A good way to check whether the propane tank check valve is stuck is to open the valve completely and then insert something rigid like a long screwdriver into the valve and depress the plunger.A rush of propane should come out of tank.If this happens then the tank is fine.If nothing comes out then the valve is stuck and it's time for another tank or replacement valve.


If you live in a climate with distict seasonal temperature changes like we do here in Minnesota, most of the time this is related to little tiny spiders making their homes for the winter in the gas orfices. It has happend to me more than once, dismantle the gas lines and blow them out with a compressor and run a wire through them to clean them out. Believe it or not they do the same thing to my outboard motor on my boat. I think the water pump is cracked every year until I blow out these small spider webs. Then the water runs freely again and all is well. I ran into this problem with my old gas grill as well. Try this. Very little can go wrong with a gas cylinder.

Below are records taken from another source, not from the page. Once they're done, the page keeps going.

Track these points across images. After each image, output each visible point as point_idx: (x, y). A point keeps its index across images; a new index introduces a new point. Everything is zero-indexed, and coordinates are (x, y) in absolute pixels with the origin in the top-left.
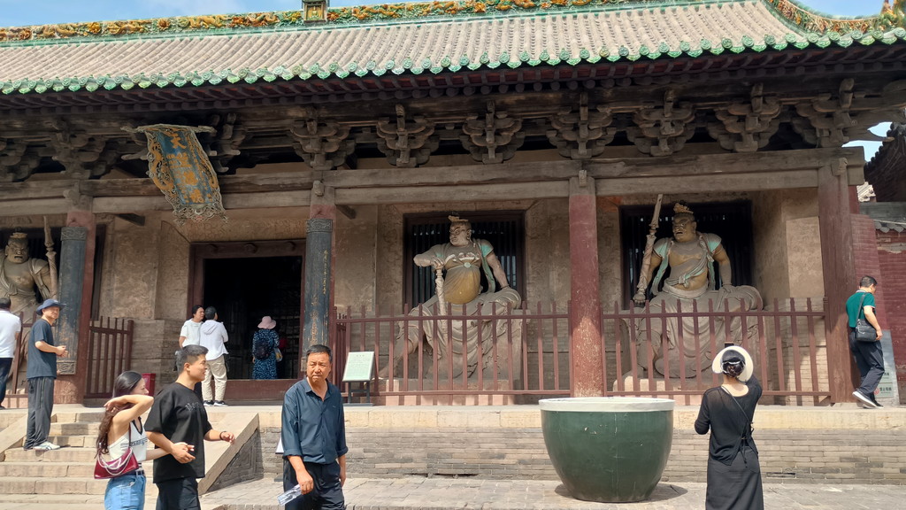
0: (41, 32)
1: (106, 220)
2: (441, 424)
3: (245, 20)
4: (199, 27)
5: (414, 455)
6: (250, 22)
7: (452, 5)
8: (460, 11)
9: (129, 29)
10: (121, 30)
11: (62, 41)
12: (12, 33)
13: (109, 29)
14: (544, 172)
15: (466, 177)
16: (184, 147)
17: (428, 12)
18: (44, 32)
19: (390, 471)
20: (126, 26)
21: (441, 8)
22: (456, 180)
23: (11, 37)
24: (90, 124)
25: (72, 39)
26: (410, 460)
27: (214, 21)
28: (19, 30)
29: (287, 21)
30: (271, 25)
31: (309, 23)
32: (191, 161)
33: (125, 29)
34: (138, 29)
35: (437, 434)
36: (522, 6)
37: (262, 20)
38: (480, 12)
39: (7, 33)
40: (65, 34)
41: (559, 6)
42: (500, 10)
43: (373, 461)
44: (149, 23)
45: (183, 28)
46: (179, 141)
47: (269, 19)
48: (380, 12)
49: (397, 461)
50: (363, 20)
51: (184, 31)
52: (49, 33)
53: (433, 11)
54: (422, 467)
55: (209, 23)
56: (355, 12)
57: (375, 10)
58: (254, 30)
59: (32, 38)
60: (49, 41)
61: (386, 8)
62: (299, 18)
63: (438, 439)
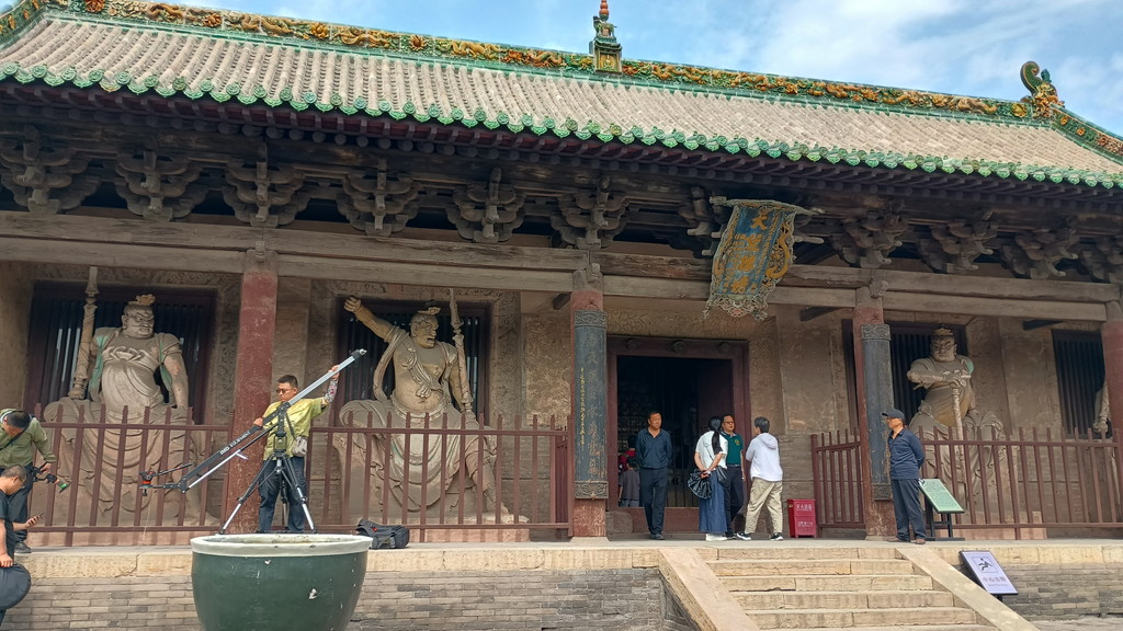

I did all that was suggested... I took off the valve attachment and opened the lines and blew through.. I'm sure the lines are clear. This year I had to get an expensive new tank because of some change in the safety valve(????). Could it be the valve attachment/regulator I have no longer is a fit for the everchanging tank safety


Thanks for this post. I had the same problem, (no gas). After about 3 1/2 hours fooling with it, cleaned the burner, cleaned the orifice, bought a new regulator, switched gas tanks, etc. you name it.

I finally discovered the only problem was that I didn't have the regulator valve screwed in the tank far enough to push the check valve in!!!!!

You're never too old to learn.
Thanks to all.



If your old cylinder has a OPD valve you could have gotten your cylinder requalified for either 5, 7 or 12 years. Its all dependent on what test the propane company utilizes.

I ran into this problem after my cylinder went out of periodicity which is 12 years from date of manufacture. It was the old quick connect/disconnect (differs from QCC) that Weber utilized back in the 90's. Cost to requalify was $10 here in Va Beach which was a heck of alot cheaper than buying a new tank and new QCC regulator. If I wasn't such a tight wad I would have just changed the regulator hose because I have a bunch of cylinders that work with the QCC hoses and regulators.

Key for you must have been no OPD (overflow protection device). I'm not a propane guy by trade but was "Voluntold" to give a spiel at a local RV group gathering that I belong to.